Coleção Arcane de Xavier Vignon
Coleção Arcane
Cada cuvée revela o ponto exato em que o tempo, o terroir e a paixão de um enólogo se unem para refletir uma ideia única e original, a revelação de um momento perfeito, suspenso no tempo e trazido à vida através de um lote de várias colheitas do mesmo terroir ou de várias parcelas da mesma casta.
Reflexo do espírito ousado e arrojado de Xavier Vignon, o rótulo de cada cuvée inspira-se nos arcanos maiores das cartas de tarô na edição “Sforza Visconti”, do início do Renascimento italiano: L’Hermite (O Eremita), Le Pape (O Papa), Les Amoureux (Os Amantes), La Lune (A Lua), Le Soleil (O Sol)… Estas cuvées são lançadas apenas uma vez, antes de desaparecerem para serem substituídas por novos Arcane.

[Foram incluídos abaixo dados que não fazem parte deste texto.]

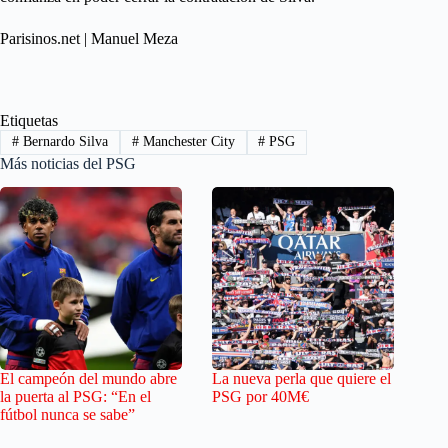
Parisinos.net | Manuel Meza
Etiquetas
#
Bernardo Silva
#
Manchester City
#
PSG
Más noticias del PSG
El campeón del mundo abre
La nueva perla que quiere el
la puerta al PSG: “En el
PSG por 40M€
fútbol nunca se sabe”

Por exemplo, La Tempérance, um vinho de Cairanne, é um lote de várias colheitas. Cada ano dá o seu contributo para a criação desta cuvée única, cuja espinha dorsal é a pureza. O objetivo é preservar o fruto ao longo de toda a vida do vinho, sem o influenciar através de métodos de estágio que o possam mascarar. Parte da vinificação e do estágio foi realizada em Wine Globe, recipientes de vidro de 200 litros. Esta cuvée faz parte do projeto mais vasto de Xavier Vignon de preservar a pureza do vinho através de métodos inovadores de vinificação e estágio.

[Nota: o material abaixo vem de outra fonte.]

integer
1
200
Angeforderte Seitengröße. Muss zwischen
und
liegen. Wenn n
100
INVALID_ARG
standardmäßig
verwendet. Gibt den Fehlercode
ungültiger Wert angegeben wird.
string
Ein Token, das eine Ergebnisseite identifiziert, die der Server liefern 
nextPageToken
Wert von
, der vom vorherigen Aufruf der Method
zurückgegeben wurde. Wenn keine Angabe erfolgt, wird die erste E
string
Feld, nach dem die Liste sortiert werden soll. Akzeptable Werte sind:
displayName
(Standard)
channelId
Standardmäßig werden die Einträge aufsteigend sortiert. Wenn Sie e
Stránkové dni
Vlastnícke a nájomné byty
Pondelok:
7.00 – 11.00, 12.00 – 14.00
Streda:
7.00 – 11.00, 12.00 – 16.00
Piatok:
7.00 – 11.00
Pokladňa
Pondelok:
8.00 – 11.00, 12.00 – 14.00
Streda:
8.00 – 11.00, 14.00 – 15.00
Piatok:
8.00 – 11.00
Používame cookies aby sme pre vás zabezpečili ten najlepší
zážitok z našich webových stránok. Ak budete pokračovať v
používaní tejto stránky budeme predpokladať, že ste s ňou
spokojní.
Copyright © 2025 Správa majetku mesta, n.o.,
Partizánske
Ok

Outro exemplo: Le Diable 2015 é elaborado a partir de parcelas muito antigas de Mourvèdre a 100% (algumas com mais de 100 anos), selecionadas pela sua notável concentração em sais minerais e cultivadas em várias parcelas na região de Vaucluse. Estas 17 parcelas estão plantadas em diversos terroirs compostos por argilas vermelhas e azuis, calhaus rolados, solos urgonianos e areia.
Coleção Original
Os vinhos desta coleção são a revelação de encontros surpreendentes e invulgares: vários terroirs, várias castas ou várias colheitas combinadas numa única cuvée. As cuvées SM, por exemplo, são elaboradas a partir de um lote de vinhos do sul e do norte do Ródano, com ênfase na colheita, resultando numa expressão verdadeiramente única. Ao contrário da gama Arcane, estas criações originais pretendem revelar a essência e os efeitos do tempo ao longo de várias colheitas.

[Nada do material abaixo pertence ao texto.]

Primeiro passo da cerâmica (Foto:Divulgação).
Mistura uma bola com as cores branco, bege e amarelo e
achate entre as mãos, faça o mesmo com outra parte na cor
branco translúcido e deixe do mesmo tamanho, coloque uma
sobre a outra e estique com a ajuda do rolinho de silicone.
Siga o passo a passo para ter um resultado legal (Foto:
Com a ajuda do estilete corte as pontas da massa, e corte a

Coleção Outstanding Terroirs
Os vinhos desta gama oferecem uma expressão excecionalmente precisa de cada um dos terroirs de destaque do sul do Ródano. De Villages a Crus, cada cuvée é a assinatura da relação única entre o solo e o clima. Esta gama coloca em evidência os vinhos de Gigondas, Vacqueyras, Rasteau, Beaumes-de-Venise, Cairanne e Lirac.
Coleção Privada
Estes vinhos são o resultado de descobertas reveladoras, tesouros pouco conhecidos e colheitas antigas que foram preservadas e retrabalhadas antes de serem finalmente colocadas no mercado. Como o Châteauneuf-du-Pape 1972, que foi cuidadosamente conservado em cubas de betão durante quase 50 anos, longe da luz e do oxigénio, antes de ser engarrafado.